### WHAT TO WORK ON
a - Transcribe the portion of the passage on direct key algorithms that opens with the words containing "If the salt/nonce value is generated randomly, then" and closes with "no length requirement.".
b - In the passage on direct key algorithms, what length is suggested for a randomly generated salt/nonce value?
c - Take the passage on direct key algorithms further, picking up after its final sentence.

### READING PASSAGE
-=-=-=-=-
There are no algorithm parameters defined for this algorithm. The
algorithm identifier value is assigned in Table 15.
When this algorithm is used, the protected field MUST be zero length.
The key type MUST be 'Symmetric'.
+--------+-------+-------------------+
| Name | Value | Description |
+--------+-------+-------------------+
| direct | -6 | Direct use of CEK |
+--------+-------+-------------------+
Table 15: Direct Key
12.1.1.1. Security Considerations
This recipient algorithm has several potential problems that need to
be considered:
o These keys need to have some method to be regularly updated over
time. All of the content encryption algorithms specified in this
document have limits on how many times a key can be used without
significant loss of security.
o These keys need to be dedicated to a single algorithm. There have
been a number of attacks developed over time when a single key is
used for multiple different algorithms. One example of this is
the use of a single key for both the CBC encryption mode and the
CBC-MAC authentication mode.
o Breaking one message means all messages are broken. If an
adversary succeeds in determining the key for a single message,
then the key for all messages is also determined.
12.1.2. Direct Key with KDF
These recipient algorithms take a common shared secret between the
two parties and applies the HKDF function (Section 11.1), using the
context structure defined in Section 11.2 to transform the shared
secret into the CEK. The 'protected' field can be of non-zero
length. Either the 'salt' parameter of HKDF or the 'PartyU nonce'
parameter of the context structure MUST be present. The salt/nonce
parameter can be generated either randomly or deterministically. The
requirement is that it be a unique value for the shared secret in
question.
If the salt/nonce value is generated randomly, then it is suggested
that the length of the random value be the same length as the hash
function underlying HKDF. While there is no way to guarantee that it
will be unique, there is a high probability that it will be unique.
If the salt/nonce value is generated deterministically, it can be
guaranteed to be unique, and thus there is no length requirement.
A new IV must be used for each message if the same key is used. The
IV can be modified in a predictable manner, a random manner, or an
unpredictable manner (i.e., encrypting a counter).
-=-=-=-=-
### EXCERPTED DATA
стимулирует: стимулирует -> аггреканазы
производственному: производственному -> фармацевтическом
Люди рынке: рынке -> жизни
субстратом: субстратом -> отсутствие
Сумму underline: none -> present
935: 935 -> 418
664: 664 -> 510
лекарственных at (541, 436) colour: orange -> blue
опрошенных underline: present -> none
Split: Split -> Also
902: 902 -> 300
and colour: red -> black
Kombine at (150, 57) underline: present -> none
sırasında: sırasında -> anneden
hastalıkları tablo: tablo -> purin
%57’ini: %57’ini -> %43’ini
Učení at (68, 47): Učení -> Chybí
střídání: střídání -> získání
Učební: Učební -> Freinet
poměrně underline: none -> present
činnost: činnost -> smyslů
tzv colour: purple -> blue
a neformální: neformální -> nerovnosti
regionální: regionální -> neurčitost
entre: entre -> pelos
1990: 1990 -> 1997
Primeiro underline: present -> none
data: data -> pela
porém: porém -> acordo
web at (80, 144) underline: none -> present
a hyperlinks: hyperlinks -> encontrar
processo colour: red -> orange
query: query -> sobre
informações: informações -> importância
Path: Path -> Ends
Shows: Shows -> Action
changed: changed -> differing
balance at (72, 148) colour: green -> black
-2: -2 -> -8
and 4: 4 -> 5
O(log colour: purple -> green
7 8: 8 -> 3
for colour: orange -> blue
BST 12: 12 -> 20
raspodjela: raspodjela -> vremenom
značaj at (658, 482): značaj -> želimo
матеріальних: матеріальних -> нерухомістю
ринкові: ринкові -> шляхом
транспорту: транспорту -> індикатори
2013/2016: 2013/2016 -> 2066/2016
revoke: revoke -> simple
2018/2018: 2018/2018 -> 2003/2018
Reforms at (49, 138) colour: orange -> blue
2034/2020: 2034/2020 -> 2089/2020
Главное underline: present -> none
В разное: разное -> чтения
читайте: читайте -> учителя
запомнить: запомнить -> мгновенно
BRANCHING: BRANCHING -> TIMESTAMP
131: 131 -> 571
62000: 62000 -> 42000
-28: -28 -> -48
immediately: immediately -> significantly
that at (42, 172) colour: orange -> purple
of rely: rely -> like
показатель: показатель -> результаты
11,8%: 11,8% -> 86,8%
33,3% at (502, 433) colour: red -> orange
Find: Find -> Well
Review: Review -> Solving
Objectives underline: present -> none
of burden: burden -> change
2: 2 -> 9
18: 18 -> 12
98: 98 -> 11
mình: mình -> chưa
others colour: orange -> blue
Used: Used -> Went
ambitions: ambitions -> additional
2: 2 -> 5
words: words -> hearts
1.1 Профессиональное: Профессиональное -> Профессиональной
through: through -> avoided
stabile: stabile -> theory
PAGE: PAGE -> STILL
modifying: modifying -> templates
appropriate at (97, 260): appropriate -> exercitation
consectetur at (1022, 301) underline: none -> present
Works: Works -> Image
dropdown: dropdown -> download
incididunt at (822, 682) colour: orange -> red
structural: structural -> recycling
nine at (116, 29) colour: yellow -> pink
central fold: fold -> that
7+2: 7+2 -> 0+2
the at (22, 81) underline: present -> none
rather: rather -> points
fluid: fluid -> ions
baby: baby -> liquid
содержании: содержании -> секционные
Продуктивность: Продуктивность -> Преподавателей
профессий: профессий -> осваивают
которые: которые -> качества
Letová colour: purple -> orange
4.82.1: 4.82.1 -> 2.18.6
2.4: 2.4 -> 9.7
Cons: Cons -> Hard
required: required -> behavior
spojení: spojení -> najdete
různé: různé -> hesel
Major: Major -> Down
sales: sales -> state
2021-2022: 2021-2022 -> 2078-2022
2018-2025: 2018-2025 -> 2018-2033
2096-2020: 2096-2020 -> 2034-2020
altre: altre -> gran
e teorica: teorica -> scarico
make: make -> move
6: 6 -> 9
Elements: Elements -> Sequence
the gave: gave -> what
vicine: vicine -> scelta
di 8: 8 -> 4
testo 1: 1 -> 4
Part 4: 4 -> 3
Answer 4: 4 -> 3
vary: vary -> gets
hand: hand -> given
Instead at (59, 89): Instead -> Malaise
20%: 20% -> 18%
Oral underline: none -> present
-=-=-=-=-
### EXERCISE RESULTS
a -
If the salt/nonce value is generated randomly, then it is suggested
that the length of the random value be the same length as the hash
function underlying HKDF. While there is no way to guarantee that it
will be unique, there is a high probability that it will be unique.
If the salt/nonce value is generated deterministically, it can be
guaranteed to be unique, and thus there is no length requirement.

b - The same length as the hash function underlying HKDF.

c -
The IV used for a key can also be generated from the same HKDF
functionality as the key is generated. If HKDF is used for
generating the IV, the algorithm identifier is set to "IV-
GENERATION".
When these algorithms are used, the key type MUST be 'symmetric'.
The set of algorithms defined in this document can be found in
Table 16.
+---------------------+-------+-------------+-----------------------+
| Name | Value | KDF | Description |
+---------------------+-------+-------------+-----------------------+
| direct+HKDF-SHA-256 | -10 | HKDF | Shared secret w/ HKDF |
| | | SHA-256 | and SHA-256 |
| direct+HKDF-SHA-512 | -11 | HKDF | Shared secret w/ HKDF |
| | | SHA-512 | and SHA-512 |
| direct+HKDF-AES-128 | -12 | HKDF AES- | Shared secret w/ AES- |
| | | MAC-128 | MAC 128-bit key |
| direct+HKDF-AES-256 | -13 | HKDF AES- | Shared secret w/ AES- |
| | | MAC-256 | MAC 256-bit key |
+---------------------+-------+-------------+-----------------------+
Table 16: Direct Key with KDF
When using a COSE key for this algorithm, the following checks are
made:
o The 'kty' field MUST be present, and it MUST be 'Symmetric'.
o If the 'alg' field is present, it MUST match the algorithm being
used.
o If the 'key_ops' field is present, it MUST include 'deriveKey' or
'deriveBits'.
12.1.2.1. Security Considerations
The shared secret needs to have some method to be regularly updated
over time. The shared secret forms the basis of trust. Although not
used directly, it should still be subject to scheduled rotation.
While these methods do not provide for perfect forward secrecy, as
the same shared secret is used for all of the keys generated, if the
key for any single message is discovered, only the message (or series
of messages) using that derived key are compromised. A new key
derivation step will generate a new key that requires the same amount
of work to get the key.
12.2. Key Wrap
In key wrap mode, the CEK is randomly generated and that key is then
encrypted by a shared secret between the sender and the recipient.
All of the currently defined key wrap algorithms for COSE are AE
algorithms. Key wrap mode is considered to be superior to direct
encryption if the system has any capability for doing random key
generation. This is because the shared key is used to wrap random
data rather than data that has some degree of organization and may in
fact be repeating the same content. The use of key wrap loses the
weak data origination that is provided by the direct encryption
algorithms.
The COSE_Encrypt structure for the recipient is organized as follows:
o The 'protected' field MUST be absent if the key wrap algorithm is
an AE algorithm.
o The 'recipients' field is normally absent, but can be used.
Applications MUST deal with a recipient field being present, not
being able to decrypt that recipient is an acceptable way of
dealing with it. Failing to process the message is not an
acceptable way of dealing with it.
o The plaintext to be encrypted is the key from next layer down
(usually the content layer).
o At a minimum, the 'unprotected' field MUST contain the 'alg'
parameter and SHOULD contain a parameter identifying the shared
secret.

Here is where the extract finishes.